_The task_
Write the data out again exactly, with every picture removed.

-- Dataset records follows --

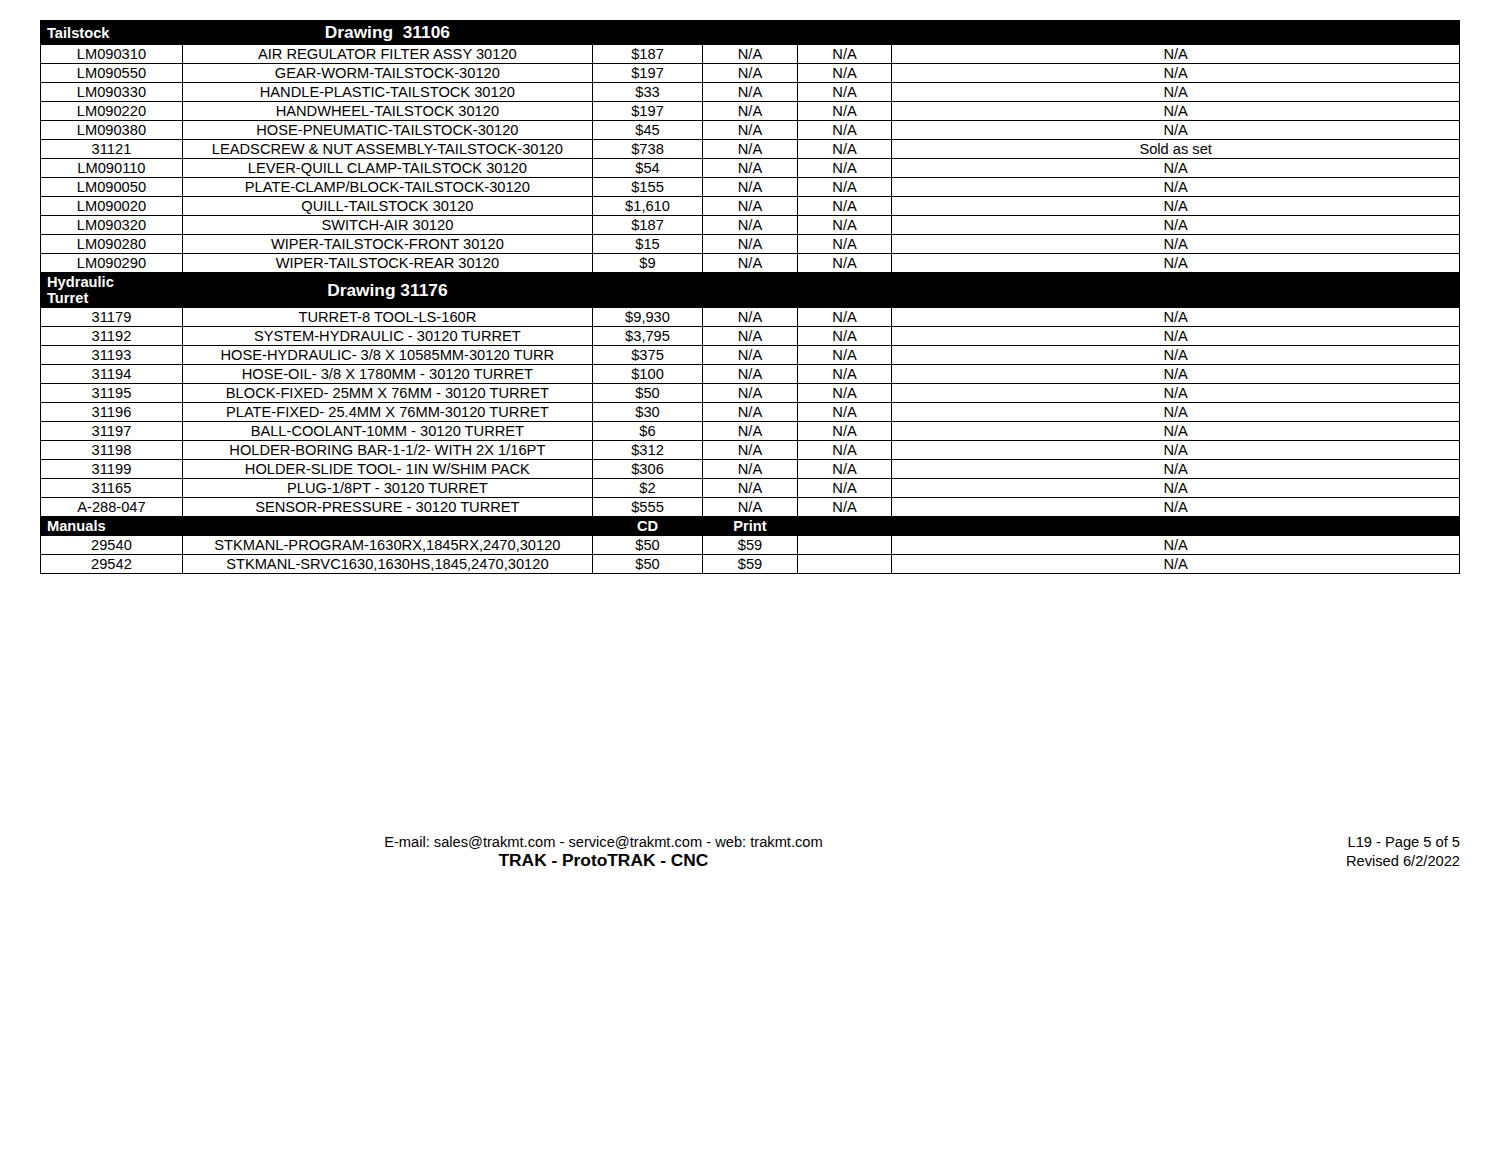| Tailstock | Drawing 31106 | | | | |
| LM090310 | AIR REGULATOR FILTER ASSY 30120 | $187 | N/A | N/A | N/A |
| LM090550 | GEAR-WORM-TAILSTOCK-30120 | $197 | N/A | N/A | N/A |
| LM090330 | HANDLE-PLASTIC-TAILSTOCK 30120 | $33 | N/A | N/A | N/A |
| LM090220 | HANDWHEEL-TAILSTOCK 30120 | $197 | N/A | N/A | N/A |
| LM090380 | HOSE-PNEUMATIC-TAILSTOCK-30120 | $45 | N/A | N/A | N/A |
| 31121 | LEADSCREW & NUT ASSEMBLY-TAILSTOCK-30120 | $738 | N/A | N/A | Sold as set |
| LM090110 | LEVER-QUILL CLAMP-TAILSTOCK 30120 | $54 | N/A | N/A | N/A |
| LM090050 | PLATE-CLAMP/BLOCK-TAILSTOCK-30120 | $155 | N/A | N/A | N/A |
| LM090020 | QUILL-TAILSTOCK 30120 | $1,610 | N/A | N/A | N/A |
| LM090320 | SWITCH-AIR 30120 | $187 | N/A | N/A | N/A |
| LM090280 | WIPER-TAILSTOCK-FRONT 30120 | $15 | N/A | N/A | N/A |
| LM090290 | WIPER-TAILSTOCK-REAR 30120 | $9 | N/A | N/A | N/A |
| Hydraulic Turret | Drawing 31176 | | | | |
| 31179 | TURRET-8 TOOL-LS-160R | $9,930 | N/A | N/A | N/A |
| 31192 | SYSTEM-HYDRAULIC - 30120 TURRET | $3,795 | N/A | N/A | N/A |
| 31193 | HOSE-HYDRAULIC- 3/8 X 10585MM-30120 TURR | $375 | N/A | N/A | N/A |
| 31194 | HOSE-OIL- 3/8 X 1780MM - 30120 TURRET | $100 | N/A | N/A | N/A |
| 31195 | BLOCK-FIXED- 25MM X 76MM - 30120 TURRET | $50 | N/A | N/A | N/A |
| 31196 | PLATE-FIXED- 25.4MM X 76MM-30120 TURRET | $30 | N/A | N/A | N/A |
| 31197 | BALL-COOLANT-10MM - 30120 TURRET | $6 | N/A | N/A | N/A |
| 31198 | HOLDER-BORING BAR-1-1/2- WITH 2X 1/16PT | $312 | N/A | N/A | N/A |
| 31199 | HOLDER-SLIDE TOOL- 1IN W/SHIM PACK | $306 | N/A | N/A | N/A |
| 31165 | PLUG-1/8PT - 30120 TURRET | $2 | N/A | N/A | N/A |
| A-288-047 | SENSOR-PRESSURE - 30120 TURRET | $555 | N/A | N/A | N/A |
| Manuals | | CD | Print | | |
| 29540 | STKMANL-PROGRAM-1630RX,1845RX,2470,30120 | $50 | $59 | | N/A |
| 29542 | STKMANL-SRVC1630,1630HS,1845,2470,30120 | $50 | $59 | | N/A |
| E-mail: sales@trakmt.com - service@trakmt.com - web: trakmt.com | L19 - Page 5 of 5 |
| TRAK - ProtoTRAK - CNC | Revised 6/2/2022 |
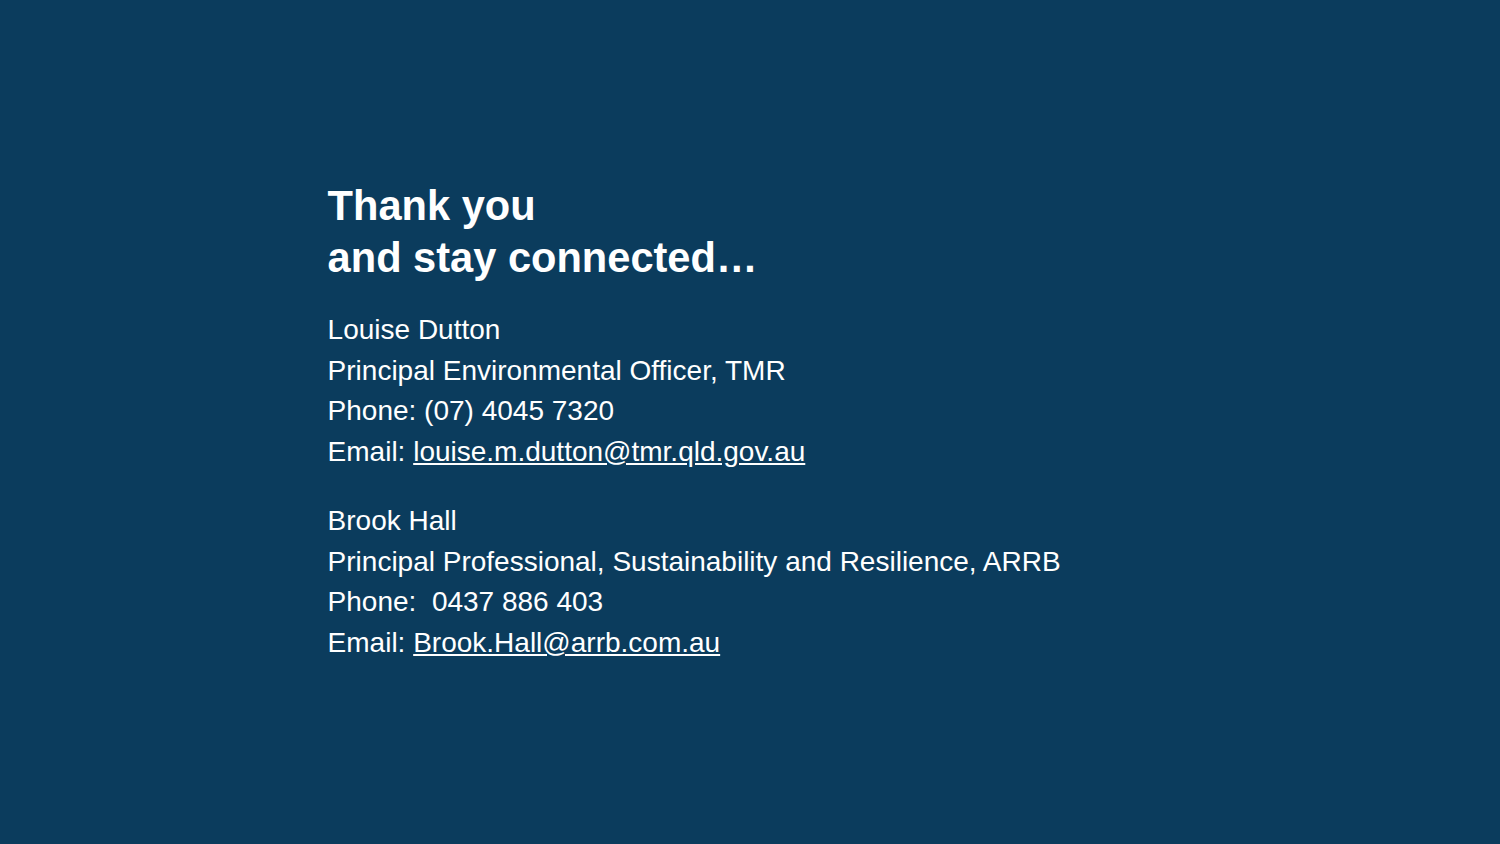Thank you
and stay connected…
Louise Dutton
Principal Environmental Officer, TMR
Phone: (07) 4045 7320
Email: louise.m.dutton@tmr.qld.gov.au
Brook Hall
Principal Professional, Sustainability and Resilience, ARRB
Phone: 0437 886 403
Email: Brook.Hall@arrb.com.au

-- Dataset records concluded --

_Task answer_
| Tailstock | Drawing 31106 | | | | |
| LM090310 | AIR REGULATOR FILTER ASSY 30120 | $187 | N/A | N/A | N/A |
| LM090550 | GEAR-WORM-TAILSTOCK-30120 | $197 | N/A | N/A | N/A |
| LM090330 | HANDLE-PLASTIC-TAILSTOCK 30120 | $33 | N/A | N/A | N/A |
| LM090220 | HANDWHEEL-TAILSTOCK 30120 | $197 | N/A | N/A | N/A |
| LM090380 | HOSE-PNEUMATIC-TAILSTOCK-30120 | $45 | N/A | N/A | N/A |
| 31121 | LEADSCREW & NUT ASSEMBLY-TAILSTOCK-30120 | $738 | N/A | N/A | Sold as set |
| LM090110 | LEVER-QUILL CLAMP-TAILSTOCK 30120 | $54 | N/A | N/A | N/A |
| LM090050 | PLATE-CLAMP/BLOCK-TAILSTOCK-30120 | $155 | N/A | N/A | N/A |
| LM090020 | QUILL-TAILSTOCK 30120 | $1,610 | N/A | N/A | N/A |
| LM090320 | SWITCH-AIR 30120 | $187 | N/A | N/A | N/A |
| LM090280 | WIPER-TAILSTOCK-FRONT 30120 | $15 | N/A | N/A | N/A |
| LM090290 | WIPER-TAILSTOCK-REAR 30120 | $9 | N/A | N/A | N/A |
| Hydraulic Turret | Drawing 31176 | | | | |
| 31179 | TURRET-8 TOOL-LS-160R | $9,930 | N/A | N/A | N/A |
| 31192 | SYSTEM-HYDRAULIC - 30120 TURRET | $3,795 | N/A | N/A | N/A |
| 31193 | HOSE-HYDRAULIC- 3/8 X 10585MM-30120 TURR | $375 | N/A | N/A | N/A |
| 31194 | HOSE-OIL- 3/8 X 1780MM - 30120 TURRET | $100 | N/A | N/A | N/A |
| 31195 | BLOCK-FIXED- 25MM X 76MM - 30120 TURRET | $50 | N/A | N/A | N/A |
| 31196 | PLATE-FIXED- 25.4MM X 76MM-30120 TURRET | $30 | N/A | N/A | N/A |
| 31197 | BALL-COOLANT-10MM - 30120 TURRET | $6 | N/A | N/A | N/A |
| 31198 | HOLDER-BORING BAR-1-1/2- WITH 2X 1/16PT | $312 | N/A | N/A | N/A |
| 31199 | HOLDER-SLIDE TOOL- 1IN W/SHIM PACK | $306 | N/A | N/A | N/A |
| 31165 | PLUG-1/8PT - 30120 TURRET | $2 | N/A | N/A | N/A |
| A-288-047 | SENSOR-PRESSURE - 30120 TURRET | $555 | N/A | N/A | N/A |
| Manuals | | CD | Print | | |
| 29540 | STKMANL-PROGRAM-1630RX,1845RX,2470,30120 | $50 | $59 | | N/A |
| 29542 | STKMANL-SRVC1630,1630HS,1845,2470,30120 | $50 | $59 | | N/A |
| E-mail: sales@trakmt.com - service@trakmt.com - web: trakmt.com | L19 - Page 5 of 5 |
| TRAK - ProtoTRAK - CNC | Revised 6/2/2022 |
Thank you
and stay connected…
Louise Dutton
Principal Environmental Officer, TMR
Phone: (07) 4045 7320
Email: louise.m.dutton@tmr.qld.gov.au
Brook Hall
Principal Professional, Sustainability and Resilience, ARRB
Phone: 0437 886 403
Email: Brook.Hall@arrb.com.au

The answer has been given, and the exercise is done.